• Consignes:
a) Dans le texte sur les fresques du Locle, reformulez sous forme de liste le paragraphe commençant par « En 1918, l'architecte » en conservant ses faits principaux.
b) D'après le texte sur les fresques du Locle, que symbolise le compas brandi par les deux astrologues ?

Fresques monumentales de l’Hôtel de Ville du Locle

Les fresques monumentales de l’Hôtel de Ville du Locle sont parmi les plus belles de Suisse. En est du bâtiment, la peinture est à l’honneur, en raison de sa “solidité” et en référence à la “Renaissance” qui fut son âge d’or et dont s’enorgueillissent [encore aujourd’hui] “des villes telles que Rome, Parme, Bologne, Florence, Mantoue, etc[1]. En ouest, la mosaïque y est privilégiée.

En 1918, l’architecte de l’Hôtel de Ville du Locle, Charles Gunthert (1878-1918), meurt. Quelque temps avant son décès, il prend contact avec le peintre vaudois Ernest Bieler (1863-1948) pour la réalisation de fresques monumentales sur les frontons du bâtiment. La première voit le jour en 1922, la seconde dix ans plus tard en 1932.

Les hommes ont divisé le cours du Soleil, déterminé les heures

En 1922, Ernest Bieler réalise, en est du bâtiment, une fresque sur la symbolique du Temps. Des corps de métiers y sont représentés : les astrologues, les horlogers, les dentellières; les passions et les différentes étapes de la vie aussi.

Premier plan

Les astrologues

Au premier plan, « deux astrologues géants brandissent un compas », sous lequel il est écrit « Les hommes ont divisé le cours du Soleil, déterminé les heures ». Le compas symbolise les sciences exactes, fixant le temps et le cycle d’une existence. De sa pointe, son trait retrace le parcours de la pensée et les différents cercles du monde[2].

Deuxième plan

Les dentelières et les horlogers

Au second plan de la fresque figure l’évolution de l’artisanat de la Mère commune.

• Données recueillies:
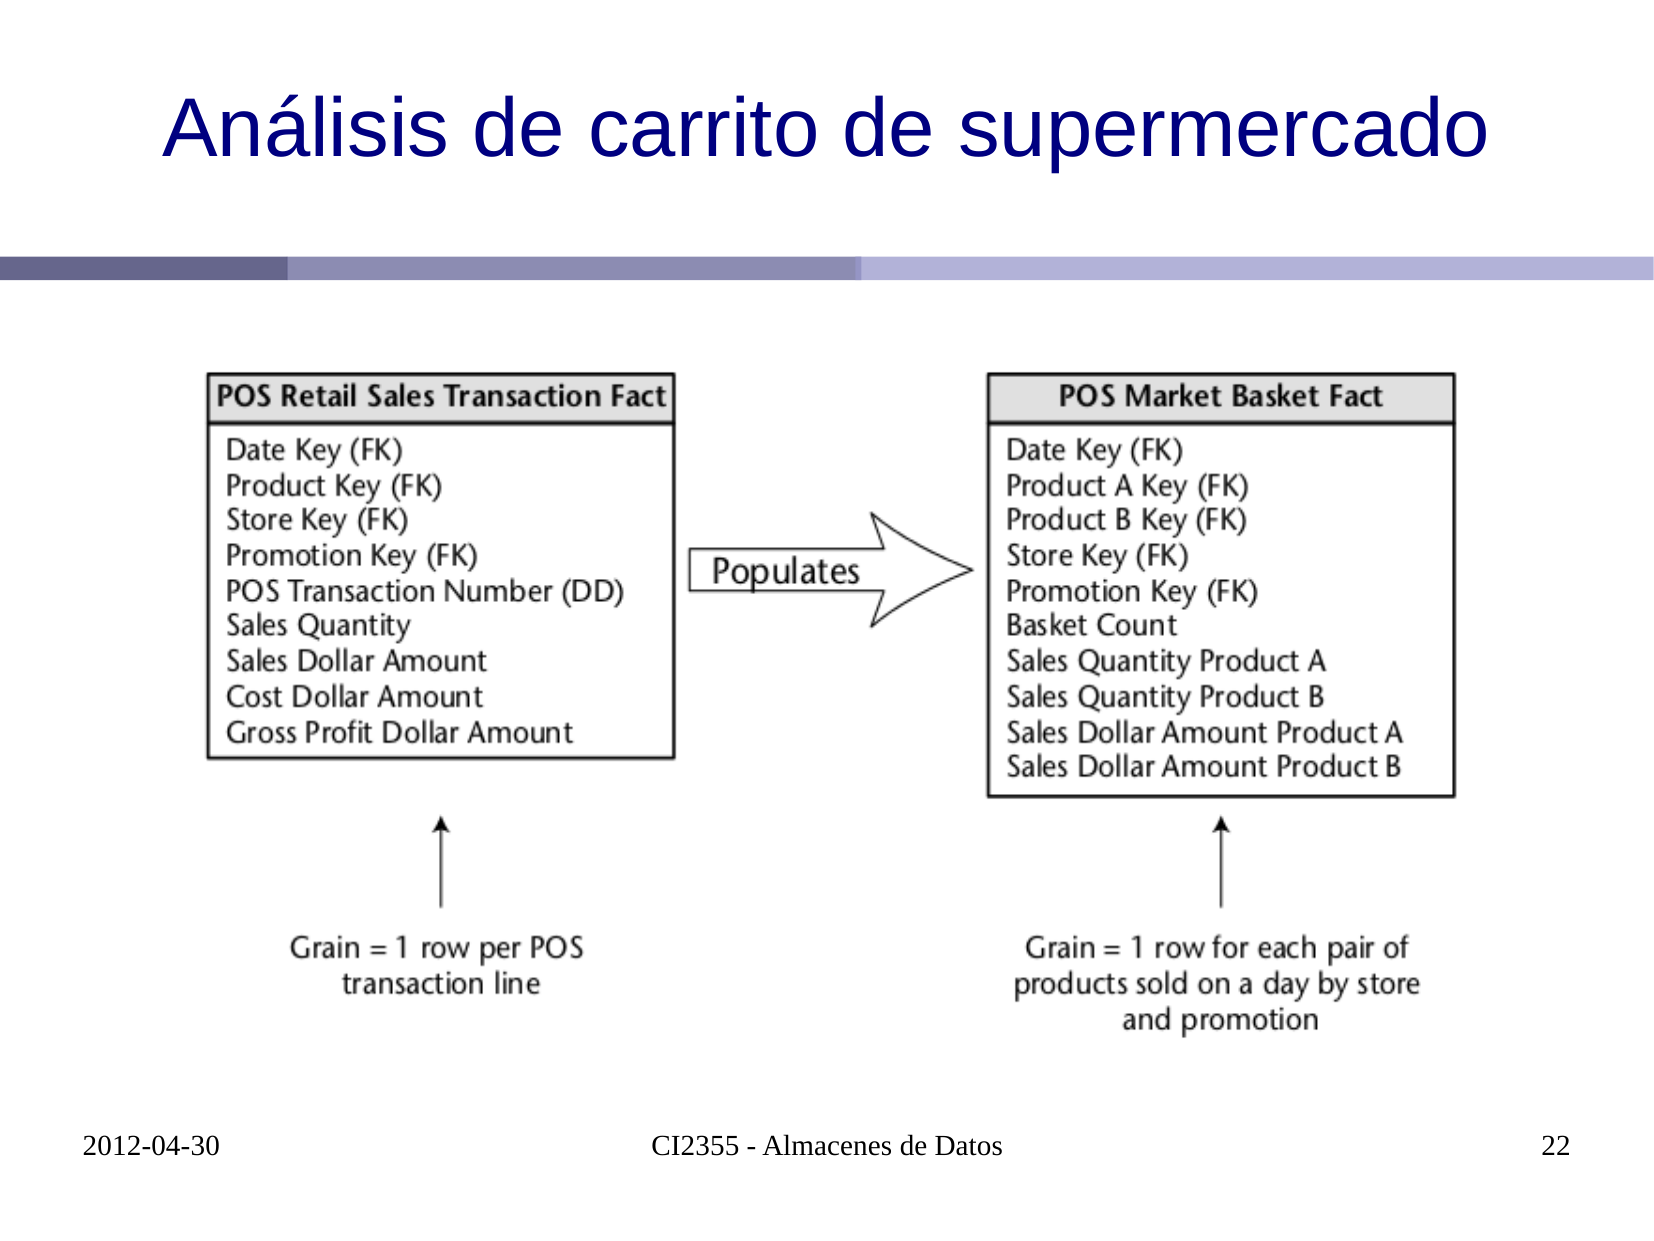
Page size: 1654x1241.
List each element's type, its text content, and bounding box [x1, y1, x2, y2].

title Análisis de carrito de supermercado [0, 0, 1654, 257]
picture [181, 349, 1481, 1051]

• Réponses par consigne:
a)
- 1918 : mort de Charles Gunthert (1878-1918), architecte de l'Hôtel de Ville du Locle.
- Peu avant sa mort, il contacte le peintre vaudois Ernest Bieler (1863-1948) pour des fresques monumentales sur les frontons du bâtiment.
- 1922 : réalisation de la première fresque.
- 1932 : réalisation de la seconde.

b) Le compas symbolise les sciences exactes, qui fixent le temps et le cycle d'une existence.